Dataset entries
=== Section Start ===
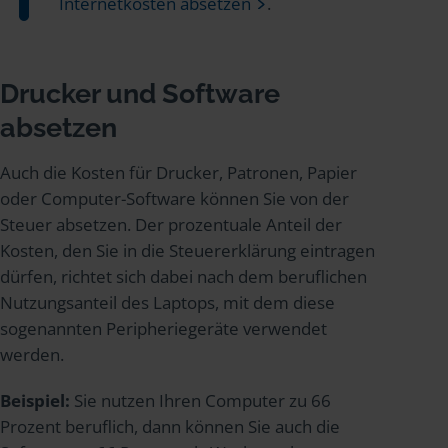
Internetkosten absetzen
.
Drucker und Software
absetzen
Auch die Kosten für Drucker, Patronen, Papier
oder Computer-Software können Sie von der
Steuer absetzen. Der prozentuale Anteil der
Kosten, den Sie in die Steuererklärung eintragen
dürfen, richtet sich dabei nach dem beruflichen
Nutzungsanteil des Laptops, mit dem diese
sogenannten Peripheriegeräte verwendet
werden.
Beispiel:
Sie nutzen Ihren Computer zu 66
Prozent beruflich, dann können Sie auch die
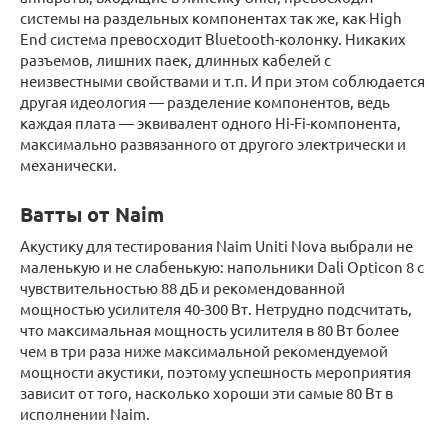
системы на раздельных компонентах так же, как High
End система превосходит Bluetooth-колонку. Никаких
разъемов, лишних паек, длинных кабелей с
неизвестными свойствами и т.п. И при этом соблюдается
другая идеология — разделение компонентов, ведь
каждая плата — эквивалент одного Hi-Fi-компонента,
максимально развязанного от другого электрически и
механически.
Ватты от Naim
Акустику для тестирования Naim Uniti Nova выбрали не
маленькую и не слабенькую: напольники Dali Opticon 8 с
чувствительностью 88 дБ и рекомендованной
мощностью усилителя 40-300 Вт. Нетрудно подсчитать,
что максимальная мощность усилителя в 80 Вт более
чем в три раза ниже максимальной рекомендуемой
мощности акустики, поэтому успешность мероприятия
зависит от того, насколько хороши эти самые 80 Вт в
исполнении Naim.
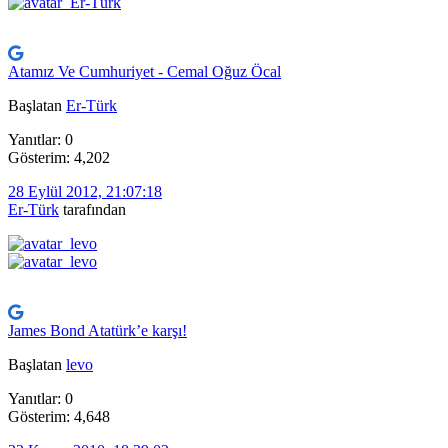
Atamız Ve Cumhuriyet - Cemal Oğuz Öcal
Başlatan
Er-Türk
Yanıtlar: 0
Gösterim: 4,202
28 Eylül 2012, 21:07:18
Er-Türk
tarafından
James Bond Atatürk’e karşı!
Başlatan
levo
Yanıtlar: 0
Gösterim: 4,648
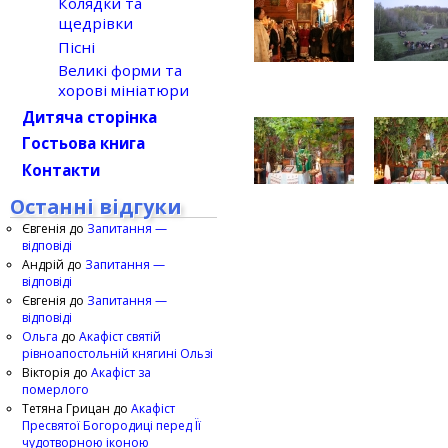
Колядки та
щедрівки
Пісні
Великі форми та
хорові мініатюри
Дитяча сторінка
Гостьова книга
Контакти
Останні відгуки
Євгенія
до
Запитання —
відповіді
Андрій
до
Запитання —
відповіді
Євгенія
до
Запитання —
відповіді
Ольга
до
Акафіст святій
рівноапостольній княгині Ользі
Вікторія
до
Акафіст за
померлого
Тетяна Грицан
до
Акафіст
Пресвятої Богородиці перед Її
чудотворною іконою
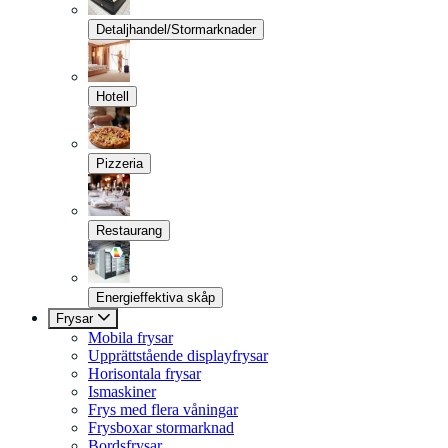
Detaljhandel/Stormarknader
Hotell
Pizzeria
Restaurang
Energieffektiva skåp
Frysar
Mobila frysar
Upprättstående displayfrysar
Horisontala frysar
Ismaskiner
Frys med flera våningar
Frysboxar stormarknad
Bordsfrysar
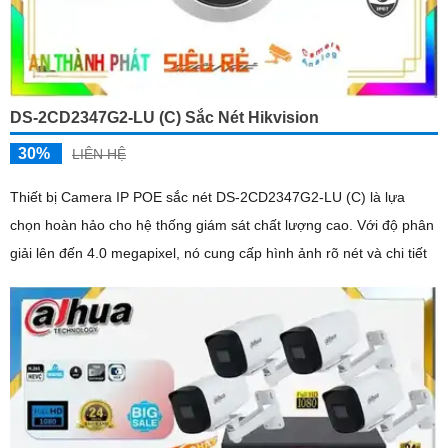
DS-2CD2347G2-LU (C) Sắc Nét Hikvision
30%
LIÊN HỆ
Thiết bị Camera IP POE sắc nét DS-2CD2347G2-LU (C) là lựa
chọn hoàn hảo cho hệ thống giám sát chất lượng cao. Với độ phân
giải lên đến 4.0 megapixel, nó cung cấp hình ảnh rõ nét và chi tiết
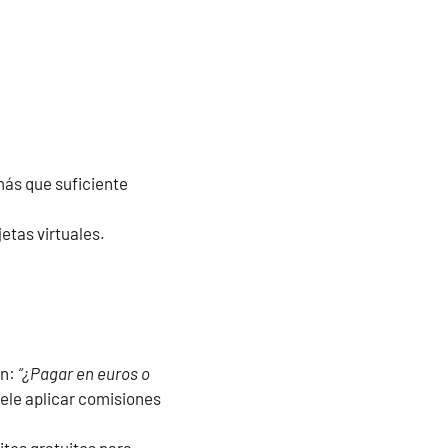
más que suficiente
jetas virtuales.
an:
“¿Pagar en euros o
ele aplicar comisiones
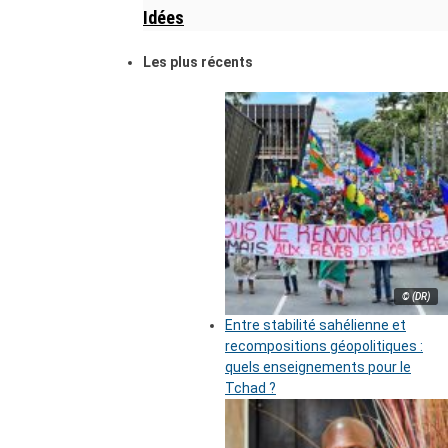
Idées
Les plus récents
© (DR)
Entre stabilité sahélienne et
recompositions géopolitiques :
quels enseignements pour le
Tchad ?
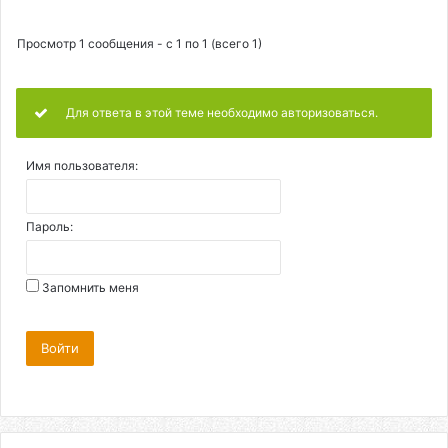
Просмотр 1 сообщения - с 1 по 1 (всего 1)
Для ответа в этой теме необходимо авторизоваться.
Имя пользователя:
Пароль:
Запомнить меня
Войти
=== Section End ===
Problem description — Reproduce the text of every record above line for line, omitting the pictures from your answer.

The answer —
Internetkosten absetzen
.
Drucker und Software
absetzen
Auch die Kosten für Drucker, Patronen, Papier
oder Computer-Software können Sie von der
Steuer absetzen. Der prozentuale Anteil der
Kosten, den Sie in die Steuererklärung eintragen
dürfen, richtet sich dabei nach dem beruflichen
Nutzungsanteil des Laptops, mit dem diese
sogenannten Peripheriegeräte verwendet
werden.
Beispiel:
Sie nutzen Ihren Computer zu 66
Prozent beruflich, dann können Sie auch die
системы на раздельных компонентах так же, как High
End система превосходит Bluetooth-колонку. Никаких
разъемов, лишних паек, длинных кабелей с
неизвестными свойствами и т.п. И при этом соблюдается
другая идеология — разделение компонентов, ведь
каждая плата — эквивалент одного Hi-Fi-компонента,
максимально развязанного от другого электрически и
механически.
Ватты от Naim
Акустику для тестирования Naim Uniti Nova выбрали не
маленькую и не слабенькую: напольники Dali Opticon 8 с
чувствительностью 88 дБ и рекомендованной
мощностью усилителя 40-300 Вт. Нетрудно подсчитать,
что максимальная мощность усилителя в 80 Вт более
чем в три раза ниже максимальной рекомендуемой
мощности акустики, поэтому успешность мероприятия
зависит от того, насколько хороши эти самые 80 Вт в
исполнении Naim.
Atamız Ve Cumhuriyet - Cemal Oğuz Öcal
Başlatan
Er-Türk
Yanıtlar: 0
Gösterim: 4,202
28 Eylül 2012, 21:07:18
Er-Türk
tarafından
James Bond Atatürk’e karşı!
Başlatan
levo
Yanıtlar: 0
Gösterim: 4,648
Колядки та
щедрівки
Пісні
Великі форми та
хорові мініатюри
Дитяча сторінка
Гостьова книга
Контакти
Останні відгуки
Євгенія
до
Запитання —
відповіді
Андрій
до
Запитання —
відповіді
Євгенія
до
Запитання —
відповіді
Ольга
до
Акафіст святій
рівноапостольній княгині Ользі
Вікторія
до
Акафіст за
померлого
Тетяна Грицан
до
Акафіст
Пресвятої Богородиці перед Її
чудотворною іконою
Detaljhandel/Stormarknader
Hotell
Pizzeria
Restaurang
Energieffektiva skåp
Frysar
Mobila frysar
Upprättstående displayfrysar
Horisontala frysar
Ismaskiner
Frys med flera våningar
Frysboxar stormarknad
Bordsfrysar
DS-2CD2347G2-LU (C) Sắc Nét Hikvision
30%
LIÊN HỆ
Thiết bị Camera IP POE sắc nét DS-2CD2347G2-LU (C) là lựa
chọn hoàn hảo cho hệ thống giám sát chất lượng cao. Với độ phân
giải lên đến 4.0 megapixel, nó cung cấp hình ảnh rõ nét và chi tiết
más que suficiente
jetas virtuales.
an:
“¿Pagar en euros o
ele aplicar comisiones
Idées
Les plus récents
© (DR)
Entre stabilité sahélienne et
recompositions géopolitiques :
quels enseignements pour le
Tchad ?
Просмотр 1 сообщения - с 1 по 1 (всего 1)
Для ответа в этой теме необходимо авторизоваться.
Имя пользователя:
Пароль:
Запомнить меня
Войти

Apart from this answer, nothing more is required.